Extracted material Block Start

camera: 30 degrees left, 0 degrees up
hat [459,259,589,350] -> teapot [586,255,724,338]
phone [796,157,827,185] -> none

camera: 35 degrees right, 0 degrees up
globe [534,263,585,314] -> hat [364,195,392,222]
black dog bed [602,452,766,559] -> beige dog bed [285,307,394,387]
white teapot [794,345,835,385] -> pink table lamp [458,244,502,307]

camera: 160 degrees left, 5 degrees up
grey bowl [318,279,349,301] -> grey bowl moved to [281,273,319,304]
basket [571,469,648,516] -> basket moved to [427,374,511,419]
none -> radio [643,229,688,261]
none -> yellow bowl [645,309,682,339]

Extracted material Block End
Extracted material Block Start

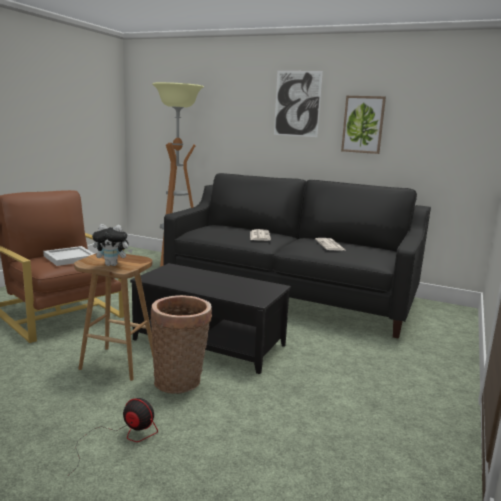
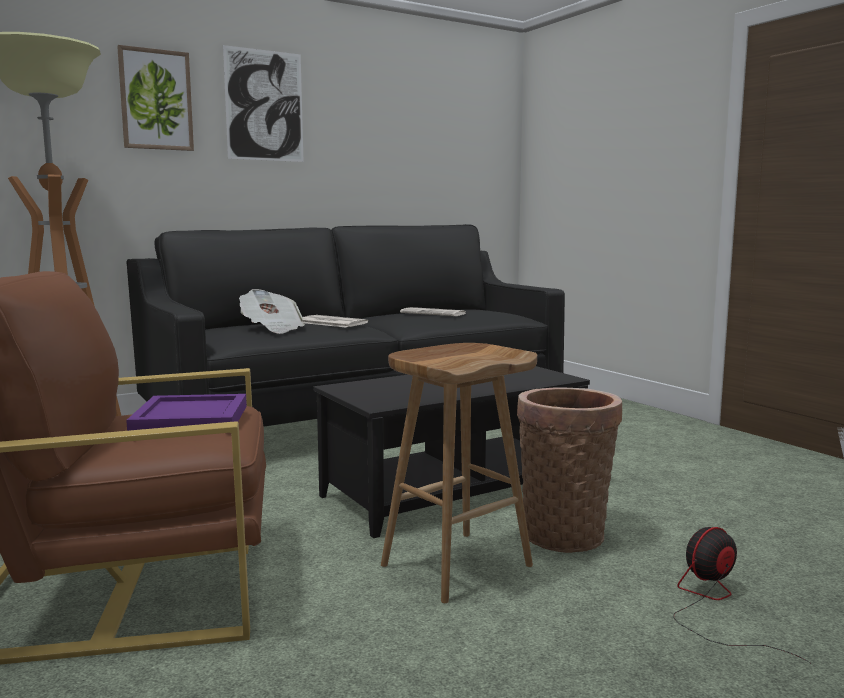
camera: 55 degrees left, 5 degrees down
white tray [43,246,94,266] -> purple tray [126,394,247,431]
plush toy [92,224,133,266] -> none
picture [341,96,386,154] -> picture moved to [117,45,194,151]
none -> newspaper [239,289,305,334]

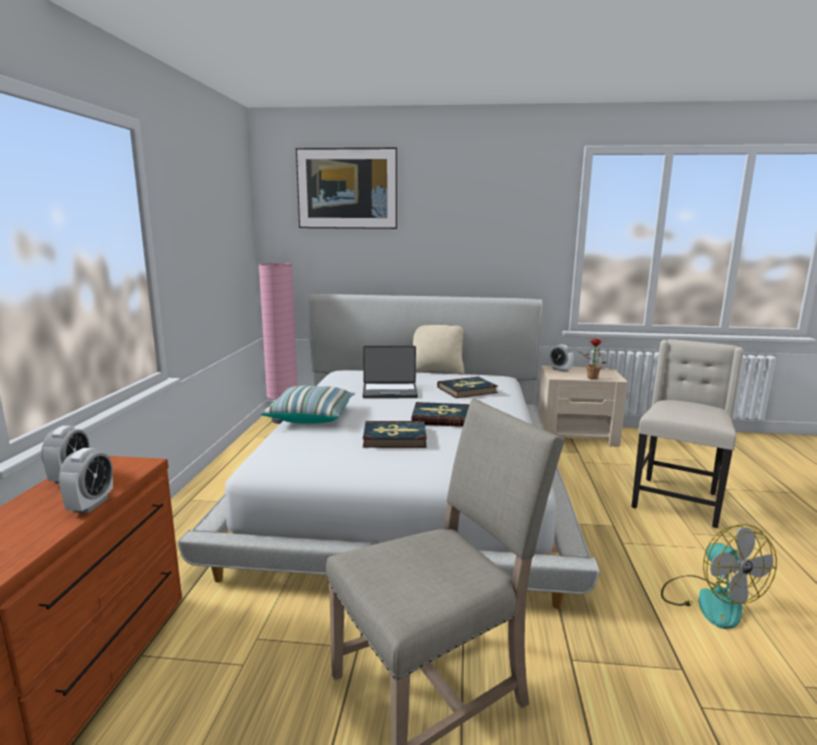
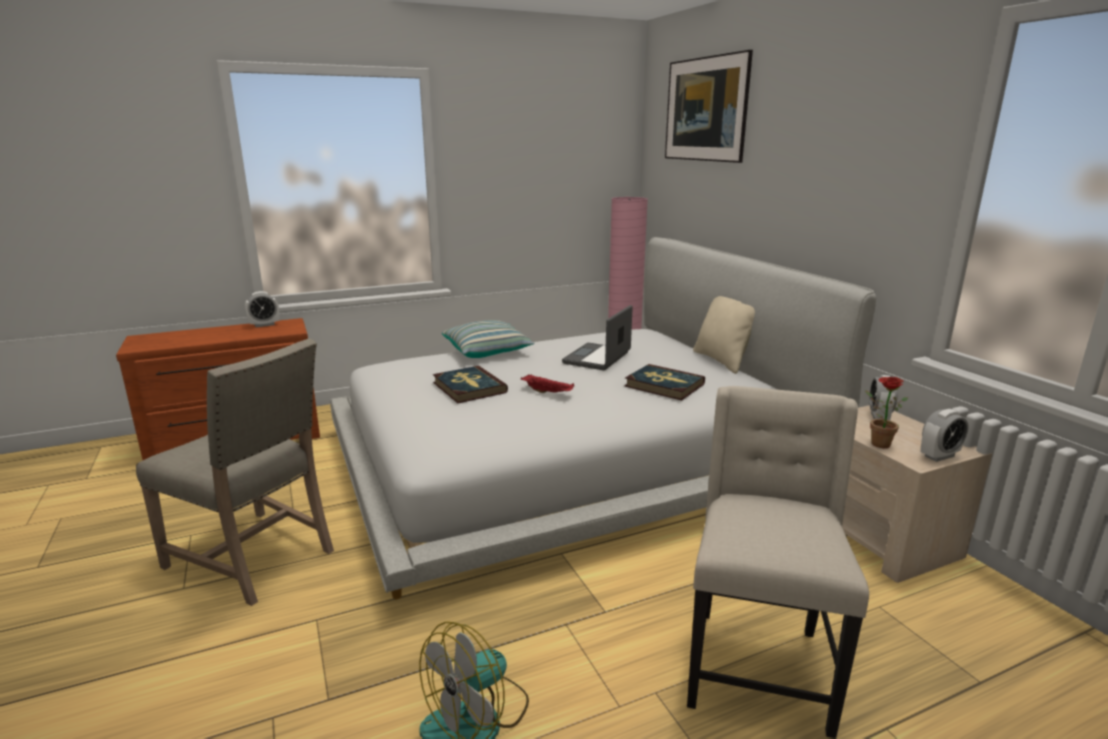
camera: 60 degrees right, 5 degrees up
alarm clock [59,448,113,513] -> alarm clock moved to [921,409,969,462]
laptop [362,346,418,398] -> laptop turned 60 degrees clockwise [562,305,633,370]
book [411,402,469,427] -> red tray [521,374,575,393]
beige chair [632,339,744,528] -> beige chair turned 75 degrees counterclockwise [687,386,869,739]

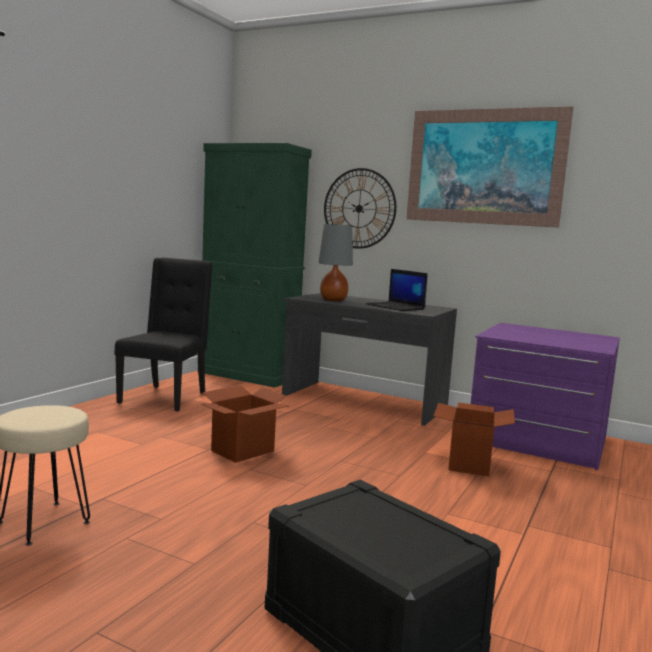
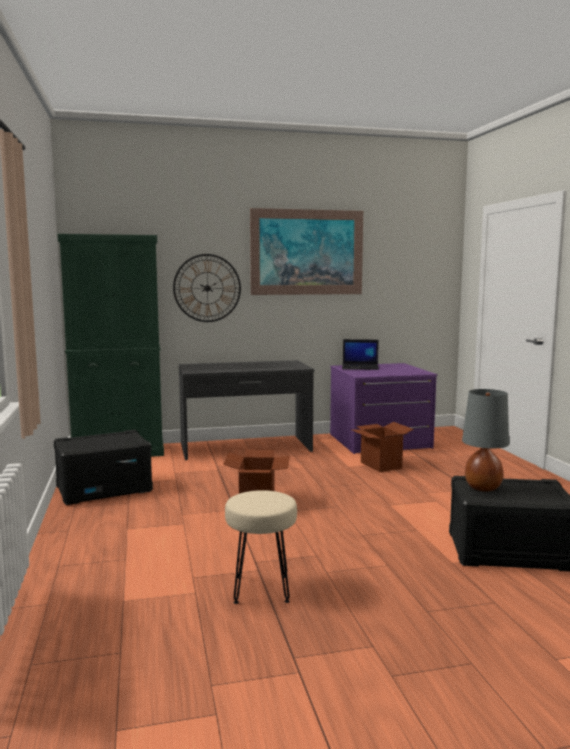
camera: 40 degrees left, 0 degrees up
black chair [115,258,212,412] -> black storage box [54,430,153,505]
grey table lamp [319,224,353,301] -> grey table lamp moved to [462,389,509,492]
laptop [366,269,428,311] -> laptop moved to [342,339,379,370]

Extracted material Block End

== Problem to solve ==
Going back over the entries above, copy word for word every line from the one that has "camera: 40 degrees left, 0 degrees up" on through the one that has "laptop [366,269,428,311] ->".

== Task answer ==
camera: 40 degrees left, 0 degrees up
black chair [115,258,212,412] -> black storage box [54,430,153,505]
grey table lamp [319,224,353,301] -> grey table lamp moved to [462,389,509,492]
laptop [366,269,428,311] -> laptop moved to [342,339,379,370]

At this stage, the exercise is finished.